ST. PAUL (CN) – A Minnesota appeals court struck down provisions of a state law allowing people to have guns on church property. The court upheld an injunction against enforcing the Minnesota Citizens’ Personal Protection Act of 2005 within churches.
Before churches can oust a gun-toting worshipper, the law requires them to post signs at every entrance “that conform to specific requirements” or personally inform each person that guns are prohibited.
The law also bars churches from banning guns in their parking lots or from prohibiting their members from having guns on church property.
The Edina Community Lutheran Church and the Unity Church of St. Paul challenged the statute, claiming it violated the Religious Land Use and Institutionalized Persons Act.
The state shot back with the argument that exempting churches from provisions of a law that apply to all other private establishments violates the separation of church and state.

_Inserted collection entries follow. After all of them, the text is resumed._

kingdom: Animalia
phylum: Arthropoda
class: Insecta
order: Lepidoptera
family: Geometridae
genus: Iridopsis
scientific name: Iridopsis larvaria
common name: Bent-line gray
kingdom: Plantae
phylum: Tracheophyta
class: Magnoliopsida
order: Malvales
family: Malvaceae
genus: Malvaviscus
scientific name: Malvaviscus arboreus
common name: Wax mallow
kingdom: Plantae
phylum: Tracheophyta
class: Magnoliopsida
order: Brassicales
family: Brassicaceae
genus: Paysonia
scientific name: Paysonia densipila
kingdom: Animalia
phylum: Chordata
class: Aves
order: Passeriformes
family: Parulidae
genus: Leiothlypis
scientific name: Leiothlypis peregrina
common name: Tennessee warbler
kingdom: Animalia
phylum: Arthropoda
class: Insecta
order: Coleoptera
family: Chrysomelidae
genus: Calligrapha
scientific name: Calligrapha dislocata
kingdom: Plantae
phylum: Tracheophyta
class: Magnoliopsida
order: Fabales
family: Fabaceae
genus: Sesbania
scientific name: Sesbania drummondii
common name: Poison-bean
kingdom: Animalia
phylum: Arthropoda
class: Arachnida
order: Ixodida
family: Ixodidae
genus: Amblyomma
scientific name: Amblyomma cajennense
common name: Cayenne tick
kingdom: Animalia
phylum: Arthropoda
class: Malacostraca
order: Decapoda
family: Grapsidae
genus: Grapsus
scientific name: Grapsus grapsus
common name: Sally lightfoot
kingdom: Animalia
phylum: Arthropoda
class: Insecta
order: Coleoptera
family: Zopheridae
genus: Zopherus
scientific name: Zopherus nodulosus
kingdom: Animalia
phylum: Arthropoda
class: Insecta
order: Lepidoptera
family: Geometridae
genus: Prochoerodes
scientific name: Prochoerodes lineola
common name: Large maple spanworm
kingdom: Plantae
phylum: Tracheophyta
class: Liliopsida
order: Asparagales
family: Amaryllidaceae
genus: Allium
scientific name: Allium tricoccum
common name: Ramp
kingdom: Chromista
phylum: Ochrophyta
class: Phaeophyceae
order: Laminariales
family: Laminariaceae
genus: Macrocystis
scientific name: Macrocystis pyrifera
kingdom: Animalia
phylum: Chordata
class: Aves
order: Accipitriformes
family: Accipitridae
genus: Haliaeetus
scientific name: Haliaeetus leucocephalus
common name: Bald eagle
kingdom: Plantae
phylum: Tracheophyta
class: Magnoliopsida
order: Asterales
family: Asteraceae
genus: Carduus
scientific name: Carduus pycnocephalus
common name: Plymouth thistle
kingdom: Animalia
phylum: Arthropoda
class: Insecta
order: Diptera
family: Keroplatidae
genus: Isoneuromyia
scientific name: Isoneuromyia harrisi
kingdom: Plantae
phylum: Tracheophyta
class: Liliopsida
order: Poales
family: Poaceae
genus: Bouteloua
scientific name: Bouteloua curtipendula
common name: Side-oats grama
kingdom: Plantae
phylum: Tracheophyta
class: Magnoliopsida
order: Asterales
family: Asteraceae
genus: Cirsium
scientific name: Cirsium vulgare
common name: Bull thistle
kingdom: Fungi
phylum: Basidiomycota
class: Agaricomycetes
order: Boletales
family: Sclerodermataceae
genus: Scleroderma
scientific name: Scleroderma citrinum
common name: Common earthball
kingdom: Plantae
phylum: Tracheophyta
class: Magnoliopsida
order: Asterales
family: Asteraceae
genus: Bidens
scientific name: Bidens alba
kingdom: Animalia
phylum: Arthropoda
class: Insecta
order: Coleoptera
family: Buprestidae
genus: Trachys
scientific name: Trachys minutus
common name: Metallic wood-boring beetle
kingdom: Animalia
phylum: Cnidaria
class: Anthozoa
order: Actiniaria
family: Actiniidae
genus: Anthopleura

The court found for the churches, ruling that the state’s interest in public safety does not outweigh the churches’ right to freely exercise their religious beliefs.”
The state presented no evidence “that denying an exemption to religious institutions would result in the victimization of citizens at church functions, in church parking lots, or in church building areas used by tenants,” Judge Minge wrote.
“Some might argue that because conflicts over religious differences have occasionally led to volatility and violence, guns should be banned on church property. Others might argue that churchgoers are less likely to be targeted by those who disagree with their views if there is at least the possibility that congregants are armed.
“We need not decide which view is more persuasive, because the record before us simply does not include any evidence that permitting these respondents to ban guns on church property is inconsistent with the articulated state interest in public safety.”